Granny, the "oldest killer whale", is presumed dead. Researchers indicate that the whale is missing. According to a report the "oldest killer whale" is over 100 years old. It already has avoided being sold to a marine park in the 1960's and went on with other Orca's for years now.

The cut on her fin is a distinguishing mark to identify Granny from the rest. This has been a cut the Granny got from swimming through the Pacific for half a century. Granny or J2 is said to be the "oldest killer whale" that has lived. The orca was already an adult when it was captured for the Washington State's Puget Sound in the 1960's. However, she has been returned to the wild again because she was believed to be old even then.

Granny, as the oldest killer whale, has been a topic for a documentary about menopause on BBC. The documentary followed the clan of orcas and explored on the topic of menopause. There are only three creatures on Earth that experience menopause; these are the orcas, the short-finned pilot whales, and humans.

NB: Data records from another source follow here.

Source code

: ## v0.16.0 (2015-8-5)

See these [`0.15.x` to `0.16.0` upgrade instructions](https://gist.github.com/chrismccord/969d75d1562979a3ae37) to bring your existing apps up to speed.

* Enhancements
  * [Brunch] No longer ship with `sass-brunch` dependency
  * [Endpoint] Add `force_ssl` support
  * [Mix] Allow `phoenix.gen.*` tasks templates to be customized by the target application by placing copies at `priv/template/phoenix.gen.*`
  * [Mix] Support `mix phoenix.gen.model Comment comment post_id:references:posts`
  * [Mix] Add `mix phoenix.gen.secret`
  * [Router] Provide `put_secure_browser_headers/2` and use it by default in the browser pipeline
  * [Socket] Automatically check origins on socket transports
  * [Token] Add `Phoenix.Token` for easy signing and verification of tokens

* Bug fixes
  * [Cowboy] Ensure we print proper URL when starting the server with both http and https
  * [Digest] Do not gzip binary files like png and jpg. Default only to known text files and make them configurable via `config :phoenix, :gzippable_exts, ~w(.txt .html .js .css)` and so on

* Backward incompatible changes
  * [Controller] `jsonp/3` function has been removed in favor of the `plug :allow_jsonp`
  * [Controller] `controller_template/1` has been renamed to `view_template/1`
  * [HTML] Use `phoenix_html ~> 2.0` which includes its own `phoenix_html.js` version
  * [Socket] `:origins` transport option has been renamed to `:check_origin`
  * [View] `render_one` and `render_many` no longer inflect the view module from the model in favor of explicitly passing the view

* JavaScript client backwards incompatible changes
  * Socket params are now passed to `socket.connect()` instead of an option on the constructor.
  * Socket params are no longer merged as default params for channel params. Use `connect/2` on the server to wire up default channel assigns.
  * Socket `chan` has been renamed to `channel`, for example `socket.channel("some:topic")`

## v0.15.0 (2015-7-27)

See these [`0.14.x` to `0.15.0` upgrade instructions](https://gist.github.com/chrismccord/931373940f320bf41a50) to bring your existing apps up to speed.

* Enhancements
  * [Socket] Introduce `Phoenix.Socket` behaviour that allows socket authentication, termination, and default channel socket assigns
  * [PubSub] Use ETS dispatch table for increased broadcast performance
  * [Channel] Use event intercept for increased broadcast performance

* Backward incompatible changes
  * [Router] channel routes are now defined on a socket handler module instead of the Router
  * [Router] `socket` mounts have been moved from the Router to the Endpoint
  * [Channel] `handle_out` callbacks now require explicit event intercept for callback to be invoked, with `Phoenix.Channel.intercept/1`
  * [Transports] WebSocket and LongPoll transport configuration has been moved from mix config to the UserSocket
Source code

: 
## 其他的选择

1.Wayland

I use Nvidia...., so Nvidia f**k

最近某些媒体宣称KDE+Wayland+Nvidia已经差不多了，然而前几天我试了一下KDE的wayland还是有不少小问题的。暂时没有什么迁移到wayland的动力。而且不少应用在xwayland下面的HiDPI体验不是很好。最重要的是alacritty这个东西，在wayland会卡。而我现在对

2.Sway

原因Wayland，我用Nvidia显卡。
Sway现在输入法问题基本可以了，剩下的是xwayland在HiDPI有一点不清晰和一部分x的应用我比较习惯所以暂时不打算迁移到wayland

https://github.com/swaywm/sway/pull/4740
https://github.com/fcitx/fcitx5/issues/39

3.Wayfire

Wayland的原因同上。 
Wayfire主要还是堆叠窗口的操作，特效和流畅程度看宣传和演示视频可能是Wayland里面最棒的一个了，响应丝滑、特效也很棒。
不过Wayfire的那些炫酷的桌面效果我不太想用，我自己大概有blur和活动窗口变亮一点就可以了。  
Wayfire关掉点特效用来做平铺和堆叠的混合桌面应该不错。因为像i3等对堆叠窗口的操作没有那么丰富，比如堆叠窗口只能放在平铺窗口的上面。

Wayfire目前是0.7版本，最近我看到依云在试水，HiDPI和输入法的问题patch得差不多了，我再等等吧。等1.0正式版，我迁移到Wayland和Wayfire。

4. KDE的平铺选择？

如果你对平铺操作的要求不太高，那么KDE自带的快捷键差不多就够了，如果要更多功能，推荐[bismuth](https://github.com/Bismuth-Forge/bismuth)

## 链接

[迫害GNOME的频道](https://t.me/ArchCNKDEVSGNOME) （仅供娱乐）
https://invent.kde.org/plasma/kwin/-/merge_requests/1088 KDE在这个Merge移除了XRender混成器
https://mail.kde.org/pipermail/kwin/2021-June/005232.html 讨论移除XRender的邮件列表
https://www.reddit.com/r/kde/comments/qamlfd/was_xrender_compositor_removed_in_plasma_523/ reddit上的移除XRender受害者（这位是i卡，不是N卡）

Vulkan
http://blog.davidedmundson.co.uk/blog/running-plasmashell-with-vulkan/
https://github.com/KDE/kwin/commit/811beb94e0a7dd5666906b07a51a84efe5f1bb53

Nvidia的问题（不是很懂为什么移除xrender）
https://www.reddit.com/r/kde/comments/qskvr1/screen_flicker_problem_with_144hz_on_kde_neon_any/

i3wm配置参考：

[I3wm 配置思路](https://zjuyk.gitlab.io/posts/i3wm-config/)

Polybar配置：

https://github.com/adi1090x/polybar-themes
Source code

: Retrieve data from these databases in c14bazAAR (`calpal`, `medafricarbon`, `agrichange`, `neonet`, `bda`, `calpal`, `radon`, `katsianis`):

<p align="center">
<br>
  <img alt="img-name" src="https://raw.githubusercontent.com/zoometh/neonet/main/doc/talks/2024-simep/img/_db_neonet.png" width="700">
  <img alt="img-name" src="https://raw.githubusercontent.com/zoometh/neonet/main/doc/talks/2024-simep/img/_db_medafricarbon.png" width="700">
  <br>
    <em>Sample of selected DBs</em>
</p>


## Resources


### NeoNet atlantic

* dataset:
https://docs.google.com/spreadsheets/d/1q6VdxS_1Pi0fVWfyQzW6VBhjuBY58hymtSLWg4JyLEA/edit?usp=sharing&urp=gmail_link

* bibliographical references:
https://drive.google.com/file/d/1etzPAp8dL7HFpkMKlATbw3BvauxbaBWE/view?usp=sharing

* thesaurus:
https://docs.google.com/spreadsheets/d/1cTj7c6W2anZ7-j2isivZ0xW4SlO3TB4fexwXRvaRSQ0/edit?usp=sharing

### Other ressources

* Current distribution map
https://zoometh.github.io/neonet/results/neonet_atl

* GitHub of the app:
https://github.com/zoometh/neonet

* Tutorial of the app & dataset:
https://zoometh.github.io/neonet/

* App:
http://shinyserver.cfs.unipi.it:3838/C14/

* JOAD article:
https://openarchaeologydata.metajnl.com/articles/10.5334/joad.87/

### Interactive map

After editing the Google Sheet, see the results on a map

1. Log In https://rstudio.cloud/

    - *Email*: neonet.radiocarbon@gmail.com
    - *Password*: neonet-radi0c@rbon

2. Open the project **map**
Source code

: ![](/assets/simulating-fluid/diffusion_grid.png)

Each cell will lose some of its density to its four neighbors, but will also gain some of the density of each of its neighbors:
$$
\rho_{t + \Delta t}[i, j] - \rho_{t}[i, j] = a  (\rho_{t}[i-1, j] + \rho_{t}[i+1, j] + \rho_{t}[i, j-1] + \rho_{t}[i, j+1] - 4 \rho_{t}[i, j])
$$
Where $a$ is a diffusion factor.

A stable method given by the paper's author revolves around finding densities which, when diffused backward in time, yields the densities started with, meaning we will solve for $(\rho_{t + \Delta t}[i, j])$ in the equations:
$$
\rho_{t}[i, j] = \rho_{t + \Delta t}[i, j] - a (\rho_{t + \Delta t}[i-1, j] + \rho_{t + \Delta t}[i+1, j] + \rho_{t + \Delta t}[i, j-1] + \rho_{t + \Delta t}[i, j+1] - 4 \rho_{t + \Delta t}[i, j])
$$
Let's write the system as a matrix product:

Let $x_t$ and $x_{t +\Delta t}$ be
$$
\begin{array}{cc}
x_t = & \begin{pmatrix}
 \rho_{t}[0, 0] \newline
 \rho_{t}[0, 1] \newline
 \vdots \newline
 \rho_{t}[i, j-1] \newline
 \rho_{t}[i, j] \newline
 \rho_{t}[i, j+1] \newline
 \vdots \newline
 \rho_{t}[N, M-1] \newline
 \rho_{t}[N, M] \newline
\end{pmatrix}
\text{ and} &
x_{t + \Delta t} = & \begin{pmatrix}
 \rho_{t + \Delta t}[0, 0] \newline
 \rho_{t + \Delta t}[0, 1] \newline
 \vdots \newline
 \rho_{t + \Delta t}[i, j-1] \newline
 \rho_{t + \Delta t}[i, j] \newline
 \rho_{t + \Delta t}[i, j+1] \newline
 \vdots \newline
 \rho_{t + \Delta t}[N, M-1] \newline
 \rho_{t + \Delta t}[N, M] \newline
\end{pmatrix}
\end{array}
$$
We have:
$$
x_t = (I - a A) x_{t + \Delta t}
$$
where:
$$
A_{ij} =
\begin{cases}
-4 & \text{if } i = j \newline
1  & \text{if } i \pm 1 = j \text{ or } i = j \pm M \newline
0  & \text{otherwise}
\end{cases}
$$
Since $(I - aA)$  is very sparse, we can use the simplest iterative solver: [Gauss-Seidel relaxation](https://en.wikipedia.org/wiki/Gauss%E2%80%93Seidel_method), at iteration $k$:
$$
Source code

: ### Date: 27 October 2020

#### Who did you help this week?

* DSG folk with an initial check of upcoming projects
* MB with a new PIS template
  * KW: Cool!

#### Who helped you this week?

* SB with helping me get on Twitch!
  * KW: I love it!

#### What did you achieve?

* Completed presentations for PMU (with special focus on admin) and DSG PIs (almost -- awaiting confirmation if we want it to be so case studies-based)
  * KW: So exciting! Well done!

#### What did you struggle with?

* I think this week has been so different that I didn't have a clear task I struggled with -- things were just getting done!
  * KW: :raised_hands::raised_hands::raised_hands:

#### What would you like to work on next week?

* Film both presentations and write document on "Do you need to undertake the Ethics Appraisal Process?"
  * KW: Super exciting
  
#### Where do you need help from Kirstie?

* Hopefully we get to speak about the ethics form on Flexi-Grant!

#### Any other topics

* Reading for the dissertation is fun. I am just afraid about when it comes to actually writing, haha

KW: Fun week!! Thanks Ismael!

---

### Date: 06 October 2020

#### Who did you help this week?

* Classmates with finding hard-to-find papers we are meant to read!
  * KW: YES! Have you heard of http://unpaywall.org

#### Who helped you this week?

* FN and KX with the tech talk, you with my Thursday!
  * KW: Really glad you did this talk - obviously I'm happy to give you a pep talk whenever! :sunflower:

Meanwhile, as the documentary followed Granny, it shows how the matriarch killer whales play a significant role with their other family group. They mostly take care of the younger ones and even feed the male killer whales.

Prof Darren Croft from the University of Exeter, UK shares that he is saddened by the news that the "oldest killer whale" is gone. He also explains that Granny has been helpful towards her family group all throughout the years.

 The "oldest killer whale" has been guiding her family group on her knowledge on where to find food. Her stay has been a log while and she knows well what to do in the wild. It seems that the orca family has lost a great one this time.